The most worrying thing here is the idea of shooting in a place where little kids were running around/playing just moments ago. While this kind of situation can be handled safely, it's also where dramatic accidents tend to happen. A big problem with firearms handling is that it's a perishable skill. You forget. You get rusty.
In many U.S. states a gun safe or other secure storage isn't required. (And even when required people don't necessarily obey it.) Getting your gun might be as simple as grabbing it off the living room wall. It might even already be loaded. Even in households with children--that's why accidents happen.
Are you perhaps projecting onto me some ideas you have about the kinds of people who discuss guns?
I am definitely interpreting your lack of concern for small humans as someone who does not have kids nor understand their lack of ability to do whatever it is you think they should do when being shot at.
The tale looks much more like an excuse to explain having a lot of furtive hunting in the fridge IMO.
I haven’t been confronted with feral pigs, so I’ll take you at your word. What I can say with great confidence is that it doesn’t take 5 minutes to get a gun, so the fact that someone manages to shoot pigs in their back yard doesn’t in itself point to furtive hunting.
I guess that leaves us with two possibilities:
- a bad response to a legitimate threat
You can rest assured that we agree both are bad.
It is strictly legal to hunt feral pigs any time of the day or night (!!), any time of the year, without permit in Arkansas, so long as it's on private property. You can even do it on public property if you have a generic hunting license, though there's time-of-year and time-of-day restrictions in that case.
There is no bag limit. You can even do it with night vision.
But yes, shooting pigs with small children playing nearby isn't good. I don't know the context, maybe it was very obvious that the kids all got safely inside and accounted for.
... but if is legal in US, is legal. Definitely unwise in any case.
If this is a concern in some areas, just a small stone wall around the kids's playing area would deter the pigs to enter. They do not jump very well.

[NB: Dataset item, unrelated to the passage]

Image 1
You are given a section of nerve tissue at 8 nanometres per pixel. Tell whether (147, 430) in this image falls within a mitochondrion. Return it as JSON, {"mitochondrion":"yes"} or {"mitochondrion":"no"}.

It is only legal in a handful of states, usually those with insane quantities of feral pigs.
In a lot of the US, it would be illegal. However in Arkansas where the person in question was, it was legal on private property.

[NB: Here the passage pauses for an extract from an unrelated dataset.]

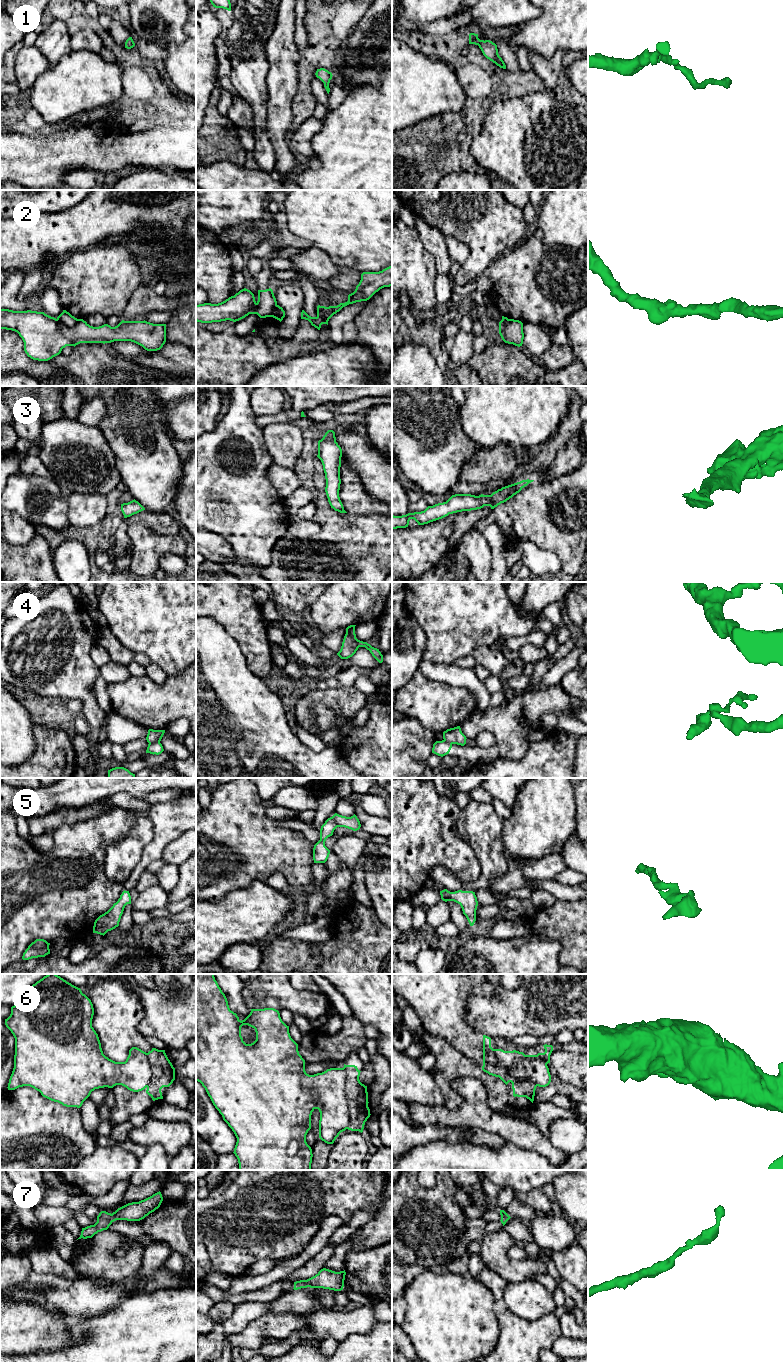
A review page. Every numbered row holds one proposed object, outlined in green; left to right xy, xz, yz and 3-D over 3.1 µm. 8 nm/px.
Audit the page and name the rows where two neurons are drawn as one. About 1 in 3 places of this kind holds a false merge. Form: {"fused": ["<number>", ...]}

In nearby Alabama or Louisiana you need a permit, likewise in California. So in those states it would have been illegal. In Arkansas, Texas, or Oklahoma, there's no permit.
In Texas, it's legal on public property even. Texas has a feral pig population nearing 2m, which causes almost (supposedly) half a billion dollars in damage annually. Or $50m. Or a billion. It depends on the study.
I think this relates to the specifics of the situation.
If you're on farmland, and you've ensured your family is in a safe place, it's pretty safe. The danger -- as I mentioned in a previous comment -- is that this kind of situational awareness is a perishable skill. If it's not being practiced (ideally by all parties involved), it's easy to make mistakes. It's definitely not like riding a bike.